Mineral Springs Haunted Tours
Take an eight-block tour of some of the haunted locations in downtown Alton, investigate the four floors of the Mineral Springs Hotel, be part of a seance and top the evening off with a tarot card reading. All tours begin and end at the Mineral Springs Mall. Tour options include New Moon Haunted Tours, Waking the Dead Walking Tours, Cemetery Tours and Haunted Overnights.
Mennel Milling Of Illinois
This mill produces everything from animal feed ingredients to cake, biscuit and organic pastry flour.
When just about any native of the Alton area thinks of a haunted house, normally one name comes to mind - the infamous McPike Mansion. Thousands of visitors and paranormal investigators have visited the grounds of the notorious McPike Mansion claiming spirits still roam this property. Some claim the haunts date back to the property before the mansion was even built, with native American ghosts and a residue from a possible Underground Railroad stop. Other mysterious stories include servants of the building, a cook in the kitchen and a strange death of a woman in the bathtub. Some even believe that Eleanor and Henry McPike still roam the corridors of their former home. All total, more than 11 different spirits have been experienced in recent years.
Madison County Historical Society Museum & Archives
The 1836 Weir House is filled with an amazing display of artifacts representing local and county history, in addition to a historic research library.
Macoupin County Jail
The historic 1869 Macoupin County Jail was designed by E.E. Meyers. It was built using the "cannon ball" method which prevented jail breaks by making it nearly impossible to remove the blocks. This unique medieval-inspired fortress housed many lawbreakers during its 119 years of use, but only one prisoner escaped. He was soon apprehended a few blocks from the jail.

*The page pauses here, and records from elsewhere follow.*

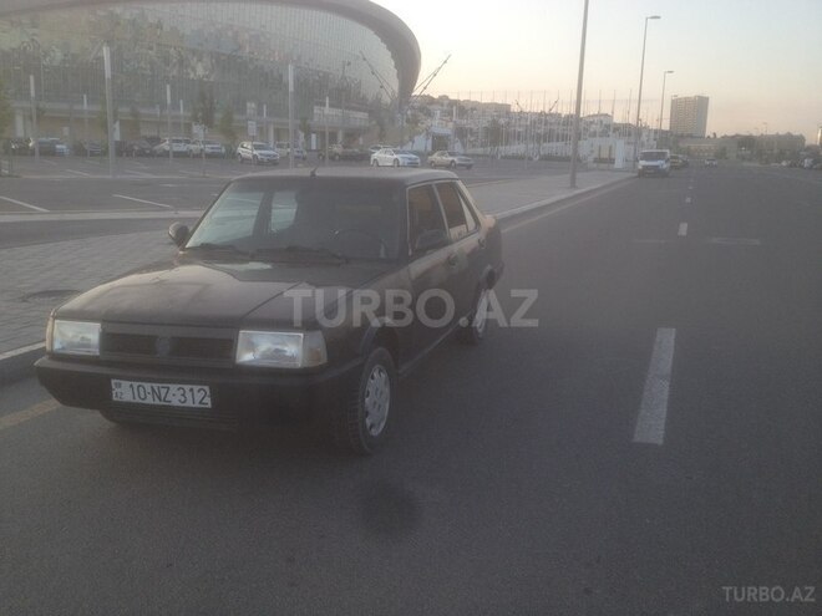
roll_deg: -1.3
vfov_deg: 40.7
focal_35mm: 35
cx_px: 411
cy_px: 308
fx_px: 831
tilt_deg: -14.9
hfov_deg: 52.6
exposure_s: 1/150
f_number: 2.4
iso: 50
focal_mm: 4.28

Macoupin County Historical Society Museum
The Macoupin County Historical Society Museum is housed in the John Anderson mansion, originally built in 1883. The main house is a museum with exhibits that chronicle the development of Macoupin County and its citizens. In addition to the mansion, several other buildings on the grounds emphasize the county's history: a one-room schoolhouse, blacksmith shop, church, wash house, granary and herb garden.
Macoupin County Courthouse
The Macoupin County Courthouse, built in 1870, used to be the largest county courthouse in the United States, with the possible exception of one in New York City. It was even larger than the Illinois Statehouse. While the courthouse still serves as the seat of county government, it has also become a showplace that attracts tourists, architects and artists from across the country, as well as overseas.
This monument memorializes Elijah P. Lovejoy, whose work and death in Alton gave him a place in history for the abolition of slavery. During the slavery era, Elijah Lovejoy was a pastor who wrote anti-slavery editorials so controversial he became an object of hatred by slaveholders. Despite threats to his life, he continued his anti-slavery writings in the Alton Observer, even after three of his printing presses were thrown into the Mississippi River. It was this persistence that led an angry pro-slavery mob to attack and kill him in 1837.